Work instruction:
Everything in the entries except the pictures should be copied exactly.

Data under study:

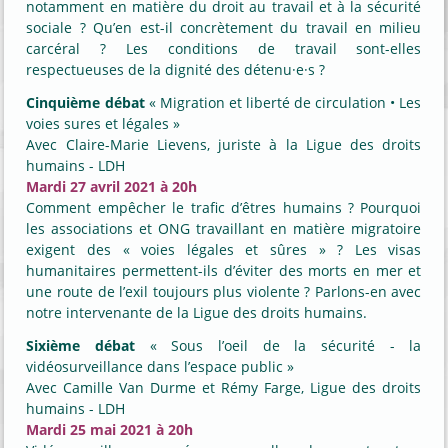
notamment en matière du droit au travail et à la sécurité
sociale ? Qu’en est-il concrètement du travail en milieu
carcéral ? Les conditions de travail sont-elles
respectueuses de la dignité des détenu·e·s ?
Cinquième débat
« Migration et liberté de circulation • Les
voies sures et légales »
Avec Claire-Marie Lievens, juriste à la Ligue des droits
humains - LDH
Mardi 27 avril 2021 à 20h
Comment empêcher le trafic d’êtres humains ? Pourquoi
les associations et ONG travaillant en matière migratoire
exigent des « voies légales et sûres » ? Les visas
humanitaires permettent-ils d’éviter des morts en mer et
une route de l’exil toujours plus violente ? Parlons-en avec
notre intervenante de la Ligue des droits humains.
Sixième débat
« Sous l’oeil de la sécurité - la
vidéosurveillance dans l’espace public »
Avec Camille Van Durme et Rémy Farge, Ligue des droits
humains - LDH
Mardi 25 mai 2021 à 20h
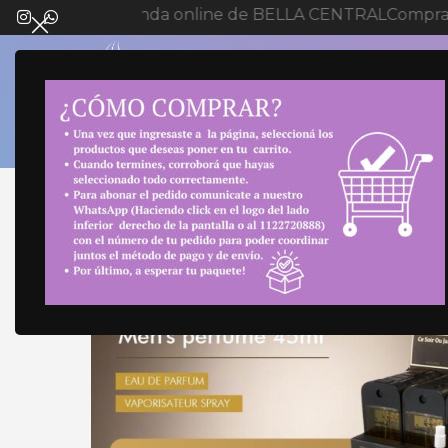
Bienvenida a tienda online de BELLA CENTRAL
Compra 
SELECT 
Inicio
Novedades
Perfumes
PERFUME DE CA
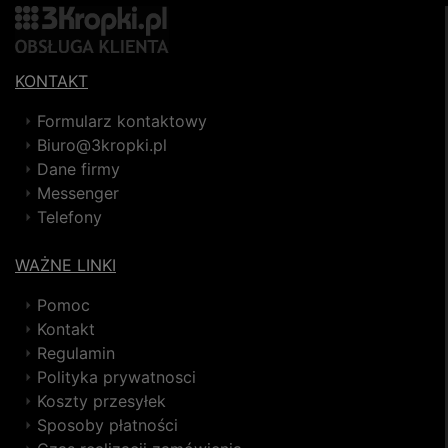
KONTAKT
Formularz kontaktowy
Biuro@3kropki.pl
Dane firmy
Messenger
Telefony
WAŻNE LINKI
Pomoc
Kontakt
Regulamin
Polityka prywatnosci
Koszty przesyłek
Sposoby płatności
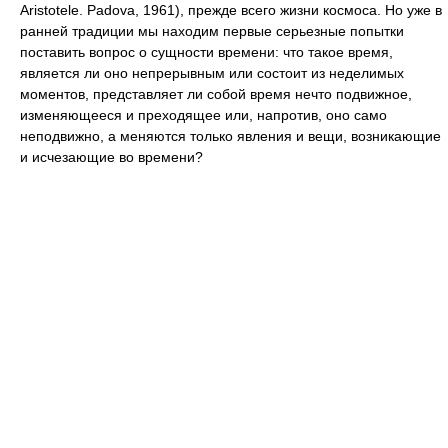
Aristotele. Padova, 1961), прежде всего жизни космоса. Но уже в
ранней традиции мы находим первые серьезные попытки
поставить вопрос о сущности времени: что такое время,
является ли оно непрерывным или состоит из неделимых
моментов, представляет ли собой время нечто подвижное,
изменяющееся и преходящее или, напротив, оно само
неподвижно, а меняются только явления и вещи, возникающие
и исчезающие во времени?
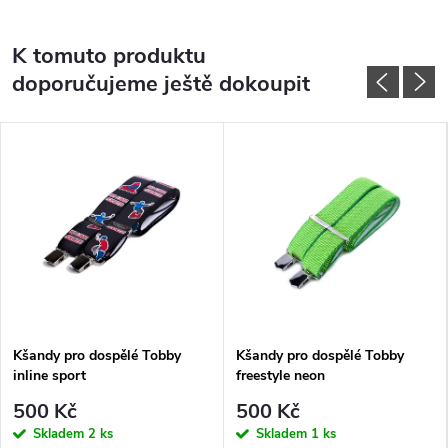
K tomuto produktu
doporučujeme ještě dokoupit
Kšandy pro dospělé Tobby
Kšandy pro dospělé Tobby
inline sport
freestyle neon
500 Kč
500 Kč
Skladem
2 ks
Skladem
1 ks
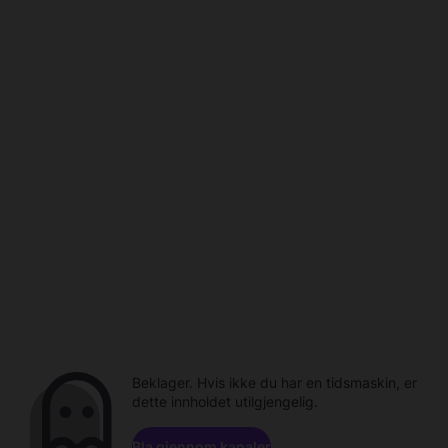
Beklager. Hvis ikke du har en tidsmaskin, er
dette innholdet utilgjengelig.
Bla gjennom kanaler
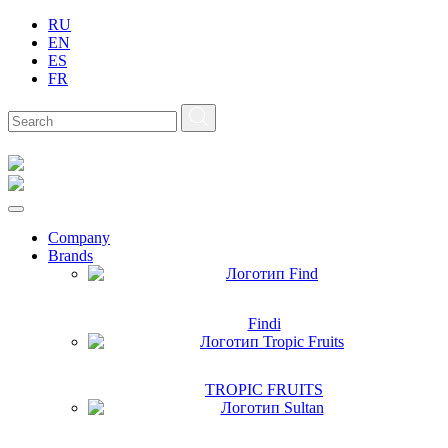
RU
EN
ES
FR
Company
Brands
Findi
TROPIC FRUITS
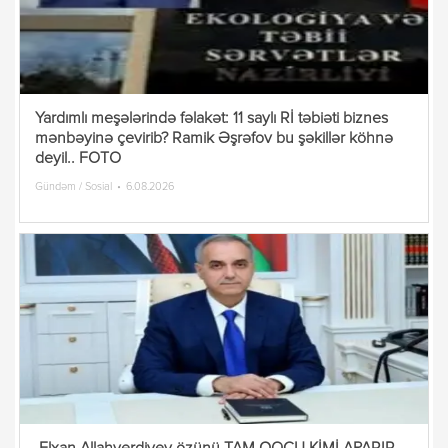
Yardımlı meşələrində fəlakət: 11 saylı Rİ təbiəti biznes
mənbəyinə çevirib? Ramik Əşrəfov bu şəkillər köhnə
deyil.. FOTO
Gündəm / Sosial
6.08.2026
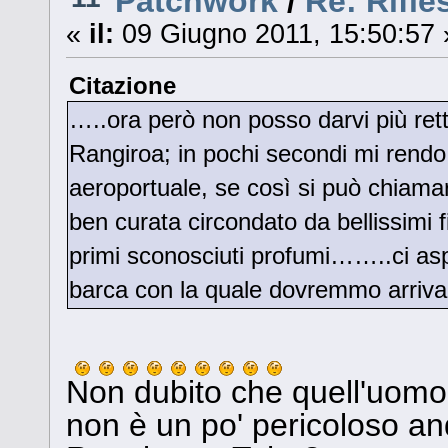
Patchwork
/
Re: Rifless
«
il:
09 Giugno 2011, 15:50:57 
Citazione
…..ora però non posso darvi più ret
Rangiroa; in pochi secondi mi rendo 
aeroportuale, se così si può chiam
ben curata circondato da bellissimi fi
primi sconosciuti profumi……..ci as
barca con la quale dovremmo arrivare
Non dubito che quell'uomo
non è un po' pericoloso an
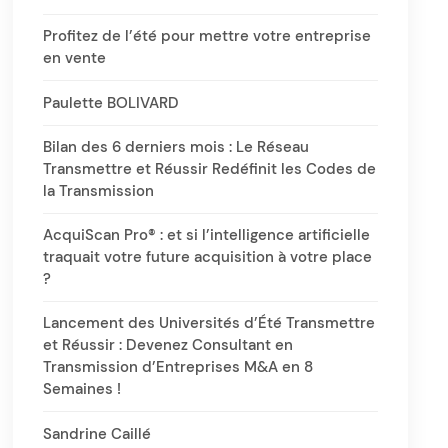
Profitez de l’été pour mettre votre entreprise
en vente
Paulette BOLIVARD
Bilan des 6 derniers mois : Le Réseau
Transmettre et Réussir Redéfinit les Codes de
la Transmission
AcquiScan Pro® : et si l’intelligence artificielle
traquait votre future acquisition à votre place
?
Lancement des Universités d’Été Transmettre
et Réussir : Devenez Consultant en
Transmission d’Entreprises M&A en 8
Semaines !
Sandrine Caillé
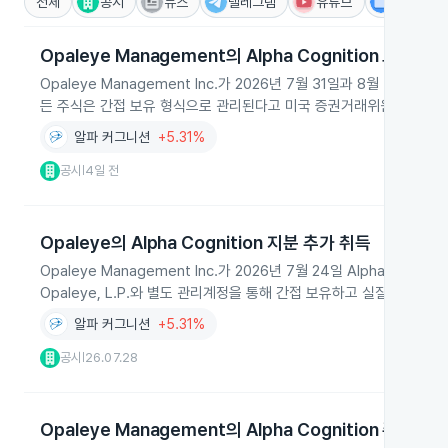
전체
공시
뉴스
텔레그램
유튜브
IR
Opaleye Management의 Alpha Cognition 보통주
Opaleye Management Inc.가 2026년 7월 31일과 8월 3일에 Al
든 주식은 간접 보유 형식으로 관리된다고 미국 증권거래위원회(Form
알파 커그니션
+5.31%
공시
4일 전
|
Opaleye의 Alpha Cognition 지분 추가 취득
Opaleye Management Inc.가 2026년 7월 24일 Alpha Cog
Opaleye, L.P.와 별도 관리계정을 통해 간접 보유하고 실질 소유
알파 커그니션
+5.31%
공시
26.07.28
|
Opaleye Management의 Alpha Cognition 주식 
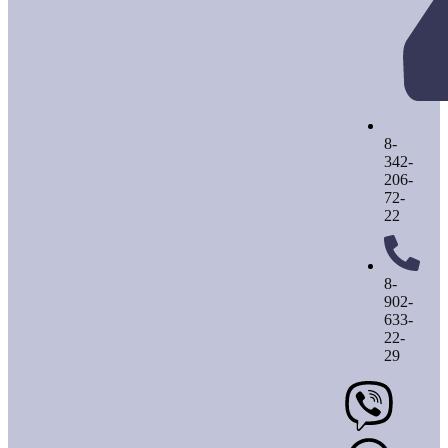
8-
342-
206-
72-
22
8-
902-
633-
22-
29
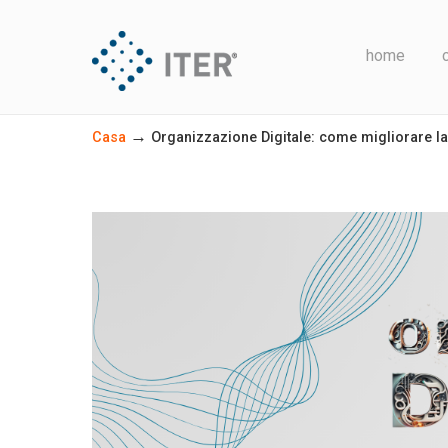
home
→
Casa
Organizzazione Digitale: come migliorare la p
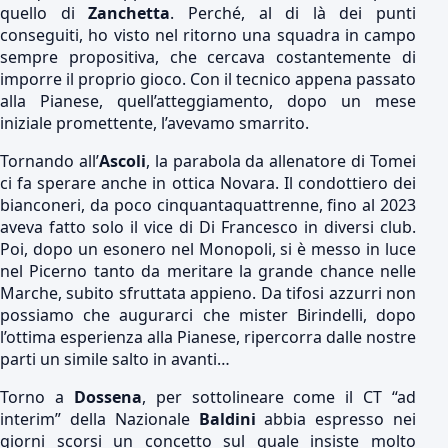
quello di
Zanchetta
. Perché, al di là dei punti
conseguiti, ho visto nel ritorno una squadra in campo
sempre propositiva, che cercava costantemente di
imporre il proprio gioco. Con il tecnico appena passato
alla Pianese, quell’atteggiamento, dopo un mese
iniziale promettente, l’avevamo smarrito.
Tornando all’
Ascoli
, la parabola da allenatore di Tomei
ci fa sperare anche in ottica Novara. Il condottiero dei
bianconeri, da poco cinquantaquattrenne, fino al 2023
aveva fatto solo il vice di Di Francesco in diversi club.
Poi, dopo un esonero nel Monopoli, si è messo in luce
nel Picerno tanto da meritare la grande chance nelle
Marche, subito sfruttata appieno. Da tifosi azzurri non
possiamo che augurarci che mister Birindelli, dopo
l’ottima esperienza alla Pianese, ripercorra dalle nostre
parti un simile salto in avanti…
Torno a
Dossena
, per sottolineare come il CT “ad
interim” della Nazionale
Baldini
abbia espresso nei
giorni scorsi un concetto sul quale insiste molto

Completed exercise:
notamment en matière du droit au travail et à la sécurité
sociale ? Qu’en est-il concrètement du travail en milieu
carcéral ? Les conditions de travail sont-elles
respectueuses de la dignité des détenu·e·s ?
Cinquième débat
« Migration et liberté de circulation • Les
voies sures et légales »
Avec Claire-Marie Lievens, juriste à la Ligue des droits
humains - LDH
Mardi 27 avril 2021 à 20h
Comment empêcher le trafic d’êtres humains ? Pourquoi
les associations et ONG travaillant en matière migratoire
exigent des « voies légales et sûres » ? Les visas
humanitaires permettent-ils d’éviter des morts en mer et
une route de l’exil toujours plus violente ? Parlons-en avec
notre intervenante de la Ligue des droits humains.
Sixième débat
« Sous l’oeil de la sécurité - la
vidéosurveillance dans l’espace public »
Avec Camille Van Durme et Rémy Farge, Ligue des droits
humains - LDH
Mardi 25 mai 2021 à 20h
Bienvenida a tienda online de BELLA CENTRAL
Compra 
SELECT 
Inicio
Novedades
Perfumes
PERFUME DE CA
KONTAKT
Formularz kontaktowy
Biuro@3kropki.pl
Dane firmy
Messenger
Telefony
WAŻNE LINKI
Pomoc
Kontakt
Regulamin
Polityka prywatnosci
Koszty przesyłek
Sposoby płatności
Aristotele. Padova, 1961), прежде всего жизни космоса. Но уже в
ранней традиции мы находим первые серьезные попытки
поставить вопрос о сущности времени: что такое время,
является ли оно непрерывным или состоит из неделимых
моментов, представляет ли собой время нечто подвижное,
изменяющееся и преходящее или, напротив, оно само
неподвижно, а меняются только явления и вещи, возникающие
и исчезающие во времени?
K tomuto produktu
doporučujeme ještě dokoupit
Kšandy pro dospělé Tobby
Kšandy pro dospělé Tobby
inline sport
freestyle neon
500 Kč
500 Kč
Skladem
2 ks
Skladem
1 ks
Beklager. Hvis ikke du har en tidsmaskin, er
dette innholdet utilgjengelig.
Bla gjennom kanaler
RU
EN
ES
FR
Company
Brands
Findi
TROPIC FRUITS
Yardımlı meşələrində fəlakət: 11 saylı Rİ təbiəti biznes
mənbəyinə çevirib? Ramik Əşrəfov bu şəkillər köhnə
deyil.. FOTO
Gündəm / Sosial
6.08.2026
Patchwork
/
Re: Rifless
«
il:
09 Giugno 2011, 15:50:57 
Citazione
…..ora però non posso darvi più ret
Rangiroa; in pochi secondi mi rendo 
aeroportuale, se così si può chiam
ben curata circondato da bellissimi fi
primi sconosciuti profumi……..ci as
barca con la quale dovremmo arrivare
Non dubito che quell'uomo
non è un po' pericoloso an
Profitez de l’été pour mettre votre entreprise
en vente
Paulette BOLIVARD
Bilan des 6 derniers mois : Le Réseau
Transmettre et Réussir Redéfinit les Codes de
la Transmission
AcquiScan Pro® : et si l’intelligence artificielle
traquait votre future acquisition à votre place
?
Lancement des Universités d’Été Transmettre
et Réussir : Devenez Consultant en
Transmission d’Entreprises M&A en 8
Semaines !
Sandrine Caillé
전체
공시
뉴스
텔레그램
유튜브
IR
Opaleye Management의 Alpha Cognition 보통주
Opaleye Management Inc.가 2026년 7월 31일과 8월 3일에 Al
든 주식은 간접 보유 형식으로 관리된다고 미국 증권거래위원회(Form
알파 커그니션
+5.31%
공시
4일 전
|
Opaleye의 Alpha Cognition 지분 추가 취득
Opaleye Management Inc.가 2026년 7월 24일 Alpha Cog
Opaleye, L.P.와 별도 관리계정을 통해 간접 보유하고 실질 소유
알파 커그니션
+5.31%
공시
26.07.28
|
Opaleye Management의 Alpha Cognition 주식 
8-
342-
206-
72-
22
8-
902-
633-
22-
29
home
→
Casa
Organizzazione Digitale: come migliorare la p
quello di
Zanchetta
. Perché, al di là dei punti
conseguiti, ho visto nel ritorno una squadra in campo
sempre propositiva, che cercava costantemente di
imporre il proprio gioco. Con il tecnico appena passato
alla Pianese, quell’atteggiamento, dopo un mese
iniziale promettente, l’avevamo smarrito.
Tornando all’
Ascoli
, la parabola da allenatore di Tomei
ci fa sperare anche in ottica Novara. Il condottiero dei
bianconeri, da poco cinquantaquattrenne, fino al 2023
aveva fatto solo il vice di Di Francesco in diversi club.
Poi, dopo un esonero nel Monopoli, si è messo in luce
nel Picerno tanto da meritare la grande chance nelle
Marche, subito sfruttata appieno. Da tifosi azzurri non
possiamo che augurarci che mister Birindelli, dopo
l’ottima esperienza alla Pianese, ripercorra dalle nostre
parti un simile salto in avanti…
Torno a
Dossena
, per sottolineare come il CT “ad
interim” della Nazionale
Baldini
abbia espresso nei
giorni scorsi un concetto sul quale insiste molto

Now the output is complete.